There have been some questions about why health plans and PBMs would want to be quite so enthusiastic about becoming Participating Drug Plans or Medicare Regional PPOs, or for that matter getting back into being Medicare, given that they all risk adverse selection.  The answer is pretty simple. The amount of money paid to Medicare HMOs went up dramatically at the start of 2004, and Part D PDPs and now the Medicare PPOs are all basically being insured by the government against losses.

The real test will com when those subsidies are taken away in a few years. Last time that happened, managed care dropped the Medicare ball in a big way.

POLICY/HEALTH PLANS: What to do about coverage in Katrina’s diaspora

Ezra Klein has an article up the thorny problem of how to get health coverage or continue it to those who have been displaced. Ezra suggests extending COBRA to all of them. The major problem there of course is that proving who worked where is going to be a nightmare, and with no income many people won’t be able to afford COBRA (or any other kind of insurance, just before you jump in Ron!), and those employers that won’t survive Katrina or which are already effectively finished, will not be able to make their monthly premium payments — which will at some point mean the end of those employers’ plans for ex-employees to buy into using COBRA. This solution may though work for those who have stable employers and have coverage that the employers are continuing to pay for while they’re effectively laid-off or have the money to buy an extension of that employer’s coverage (even if the employer itself is no more) if the insurers can be persuaded to allow that (which I’m sure under the circumstances they can).

For everyone else (which is probably the vast majority)  Ezra basically suggests what seems to be the current prevailing thought. Let those people go on Medicaid in whichever states they end up and let the states make sure that the Feds pick up the tab as part of the overall disaster relief effort as promised.

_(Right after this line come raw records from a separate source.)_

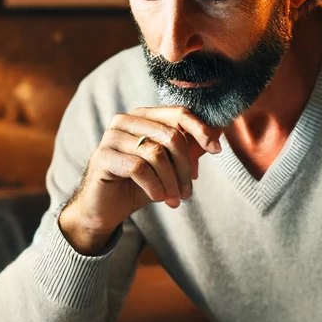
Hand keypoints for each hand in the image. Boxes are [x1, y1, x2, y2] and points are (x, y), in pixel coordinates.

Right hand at [60, 106, 223, 254]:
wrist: (106, 208)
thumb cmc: (140, 184)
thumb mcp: (170, 166)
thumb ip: (190, 149)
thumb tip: (219, 132)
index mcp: (143, 117)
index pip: (178, 113)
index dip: (201, 130)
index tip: (216, 150)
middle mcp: (125, 121)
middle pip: (171, 135)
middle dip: (185, 167)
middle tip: (188, 192)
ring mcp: (111, 137)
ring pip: (157, 153)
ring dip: (172, 182)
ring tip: (175, 200)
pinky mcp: (103, 157)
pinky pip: (139, 168)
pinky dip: (155, 186)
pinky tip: (158, 198)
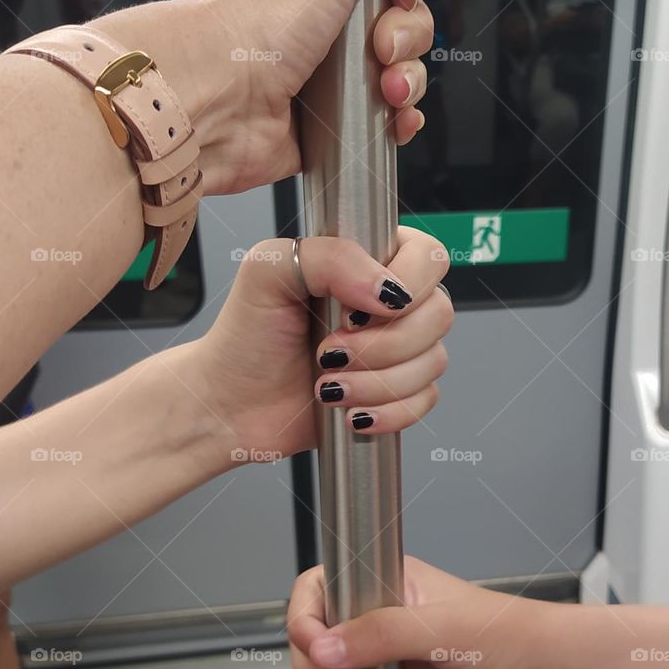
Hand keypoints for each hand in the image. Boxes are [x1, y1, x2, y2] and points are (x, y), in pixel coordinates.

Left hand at [102, 0, 469, 196]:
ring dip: (407, 80)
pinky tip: (390, 116)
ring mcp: (321, 67)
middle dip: (409, 34)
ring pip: (399, 69)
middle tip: (379, 44)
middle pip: (403, 16)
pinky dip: (398, 118)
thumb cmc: (248, 20)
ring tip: (382, 86)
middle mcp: (316, 9)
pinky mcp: (325, 118)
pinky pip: (384, 117)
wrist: (212, 101)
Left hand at [189, 229, 451, 461]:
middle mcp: (389, 302)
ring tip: (328, 385)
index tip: (353, 312)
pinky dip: (388, 411)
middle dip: (383, 344)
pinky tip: (349, 411)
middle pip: (439, 313)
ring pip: (433, 361)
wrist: (230, 403)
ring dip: (377, 381)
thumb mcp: (270, 270)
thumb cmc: (245, 335)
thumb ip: (333, 256)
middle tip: (328, 351)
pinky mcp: (397, 392)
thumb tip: (389, 290)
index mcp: (370, 260)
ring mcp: (398, 349)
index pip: (429, 258)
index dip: (405, 287)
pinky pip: (424, 401)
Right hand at [289, 556, 550, 668]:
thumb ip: (380, 635)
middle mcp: (375, 614)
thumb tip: (322, 648)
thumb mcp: (440, 629)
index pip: (318, 589)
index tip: (316, 651)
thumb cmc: (504, 631)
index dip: (304, 620)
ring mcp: (380, 653)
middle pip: (312, 640)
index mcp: (384, 581)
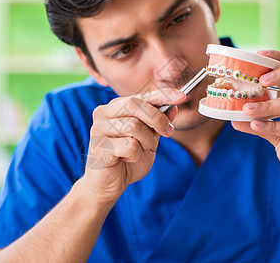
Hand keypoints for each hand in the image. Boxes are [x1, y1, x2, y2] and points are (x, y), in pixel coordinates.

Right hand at [82, 88, 185, 204]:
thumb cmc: (127, 160)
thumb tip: (173, 108)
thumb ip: (158, 123)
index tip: (181, 96)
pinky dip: (136, 155)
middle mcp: (103, 114)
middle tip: (168, 132)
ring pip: (134, 126)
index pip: (140, 95)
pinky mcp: (99, 146)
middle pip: (134, 105)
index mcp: (115, 107)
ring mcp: (98, 129)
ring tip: (141, 151)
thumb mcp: (148, 139)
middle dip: (157, 119)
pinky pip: (129, 146)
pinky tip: (127, 159)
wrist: (108, 185)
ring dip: (146, 142)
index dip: (162, 94)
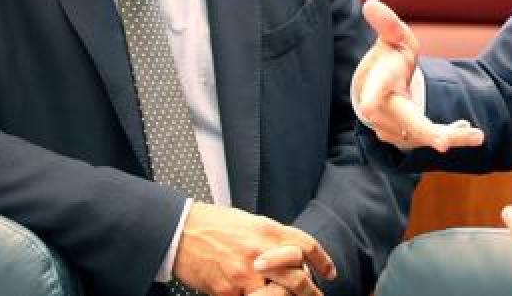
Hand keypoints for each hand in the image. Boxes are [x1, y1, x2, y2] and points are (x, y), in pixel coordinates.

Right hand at [173, 203, 335, 295]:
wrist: (181, 231)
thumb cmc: (213, 224)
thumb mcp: (250, 222)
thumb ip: (272, 238)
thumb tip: (291, 256)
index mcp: (268, 231)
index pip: (306, 246)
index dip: (323, 261)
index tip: (330, 273)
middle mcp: (261, 253)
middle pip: (298, 278)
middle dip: (310, 292)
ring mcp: (245, 275)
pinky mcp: (228, 292)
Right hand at [352, 0, 484, 151]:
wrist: (379, 87)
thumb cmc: (390, 59)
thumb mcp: (393, 39)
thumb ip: (388, 24)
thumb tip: (371, 4)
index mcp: (378, 84)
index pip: (373, 93)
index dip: (375, 101)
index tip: (372, 108)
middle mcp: (382, 111)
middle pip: (407, 125)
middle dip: (431, 135)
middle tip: (454, 141)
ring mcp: (391, 128)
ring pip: (422, 138)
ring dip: (449, 136)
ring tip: (475, 135)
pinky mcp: (404, 137)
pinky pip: (428, 140)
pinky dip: (449, 136)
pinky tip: (470, 133)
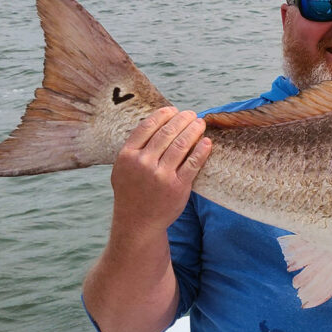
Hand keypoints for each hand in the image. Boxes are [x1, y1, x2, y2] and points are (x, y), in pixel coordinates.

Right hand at [109, 107, 211, 233]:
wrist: (138, 222)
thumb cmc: (132, 191)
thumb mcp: (123, 168)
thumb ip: (135, 148)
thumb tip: (155, 123)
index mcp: (127, 155)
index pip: (147, 126)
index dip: (163, 115)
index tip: (174, 110)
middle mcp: (143, 163)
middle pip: (167, 132)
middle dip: (182, 119)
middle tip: (192, 114)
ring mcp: (161, 175)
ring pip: (181, 144)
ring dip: (194, 130)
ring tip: (200, 123)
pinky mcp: (178, 186)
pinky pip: (193, 163)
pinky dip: (202, 150)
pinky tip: (207, 142)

Of course this is one more reason why a simple national universal insurance system would be a better way of handling things. If everyone was covered then providers could give services in the certainty that they’d get paid. Don’t forget that this will be the situation for those who are over 65, as Medicare is a national system (albeit administered regionally).

And at the least Katrina has uncovered the ugly secret of what it’s like to go without in America today….and going without health care coverage is a big part of going without.

POLICY: Hilliard on Cato

Over at SignalHealth Tom Hilliard has another interesting analysis of the Hilliard on Cato analysis of the Shadegg bill. He’s a bit too nice about Mark Pauly but otherwise it makes for combustible reading, and don’t miss the rebuttal comment from Cato’s Michael Cannon. I will be reviewing a copy of Cannon’s new book shortly, but head over to Signalhealth if you like this kind of policy wonk debate.